Domingo 4º de Pascua – Ciclo C (Juan 10, 27-30).
Por dos veces se repite en el evangelio de este domingo, de apenas cuatro versículos, la frase “nadie arrebatará de mi mano”. Las dos veces en boca de Jesús: en la primera de ellas es Él mismo quien garantiza la seguridad de “sus ovejas”; en la segunda de ellas da un paso más y pone por garante al Padre: “nadie puede arrebatar nada de la mano de mi Padre. Yo y el Padre somos uno”.
Pertenecen estos pocos versículos al capítulo 10 del evangelio de Juan, que tiene dos partes. La primera de ellas, del versículo 1 al 21 consiste, fundamentalmente, en la parábola-alegoría del Buen Pastor; la segunda, de los versículos 22 a 42 es una afirmación de la divinidad del Hijo: “Yo y el Padre somos uno” (v. 30) afrontando Jesús el escándalo y la polémica que esta afirmación, hecha en un lugar tan solemne como el Templo, suscitó.

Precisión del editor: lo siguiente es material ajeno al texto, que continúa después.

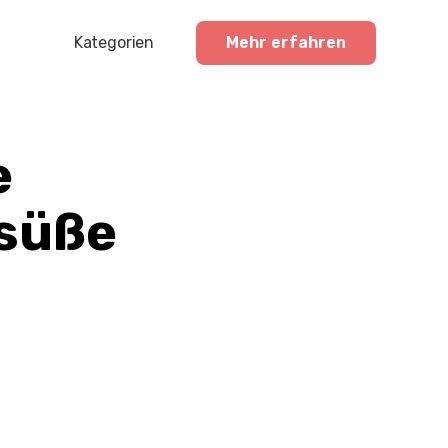
Kategorien
Mehr erfahren
Profisport
Amateursport
e
Feuerwehr-News
 süße
Karneval-Action
Business-Welt
Hochzeitswelt
Stickerstars-News
Sonstiges
Treueaktionen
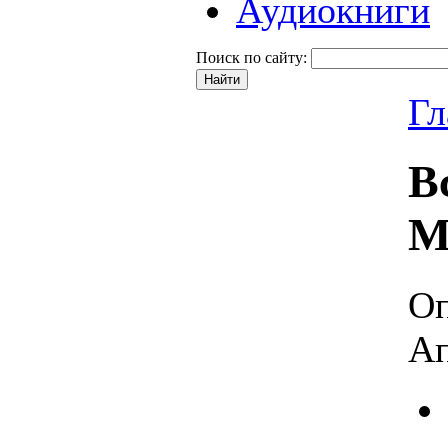
Аудиокниги
Поиск по сайту:
Гл
В
M
Оп
Ап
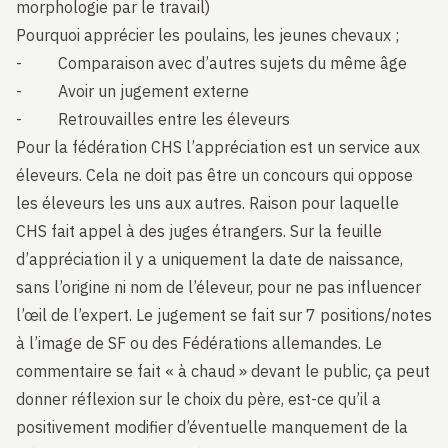
morphologie par le travail)
Pourquoi apprécier les poulains, les jeunes chevaux ;
- Comparaison avec d’autres sujets du même âge
- Avoir un jugement externe
- Retrouvailles entre les éleveurs
Pour la fédération CHS l’appréciation est un service aux
éleveurs. Cela ne doit pas être un concours qui oppose
les éleveurs les uns aux autres. Raison pour laquelle
CHS fait appel à des juges étrangers. Sur la feuille
d’appréciation il y a uniquement la date de naissance,
sans l’origine ni nom de l’éleveur, pour ne pas influencer
l’œil de l’expert. Le jugement se fait sur 7 positions/notes
à l’image de SF ou des Fédérations allemandes. Le
commentaire se fait « à chaud » devant le public, ça peut
donner réflexion sur le choix du père, est-ce qu’il a
positivement modifier d’éventuelle manquement de la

Quiero fijarme en mi comentario de hoy en la primera parte de este evangelio que indica el modo de relación de Jesús con sus discípulos y el modo de relación de Dios Padre con cada uno de nosotros.
Una relación que viene marcada, de entrada, por una relación de intimidad: “mis ovejas escuchan mi voz y yo las conozco y ellas me siguen”. El Buen Pastor conoce a cada oveja por su nombre y por sus propias características. El Dios de Jesús es el Dios de los nombres (de Abraham, de Isaac, de Jacob…) Para él no somos un número más ni una anónima presencia en medio de una multitud. Y, como sabemos, ese “conocer” bíblico implica cariño y afecto. No le somos indiferentes, nuestra suerte y nuestro destino le importan.
Pero hay algo más. De las palabras de Jesús en el evangelio de hoy se deduce el compromiso de Dios con y por cada uno de nosotros. Un compromiso tajante afirmado en el sujeto de la frase que destaco en mi comentario de hoy: “nadie”. Es un compromiso rotundo, firme, sin concesión alguna. Dios es un Dios comprometido con sus criaturas y con la vida de sus criaturas: “no perecerán para siempre”. Ese es el auténtico compromiso salvador; tantas veces, erróneamente, damos más importancia a nuestro compromiso con Dios que al compromiso de Dios con nosotros. Nuestro compromiso es falible, porque falibles y débiles somos nosotros; pero el compromiso de Dios es, en cualquier caso, cierto y pleno.
Las dos afirmaciones anteriores, el cariño personal de Dios por cada uno de nosotros y su compromiso inquebrantable con todas sus criaturas, sostienen lo que debiera ser una actitud básica en nuestra relación con Él: la confianza. Una confianza que muchas veces no nos resulta fácil, porque la vida es dura y nos somete a muchas pruebas de todo tipo. Una confianza que nos equivocamos si la ponemos o en nuestras fuerzas y posibilidades o en la ausencia de problemas y dificultades. Una confianza que adquiere su plena solidez en la contemplación y la fe en las palabras de Jesús.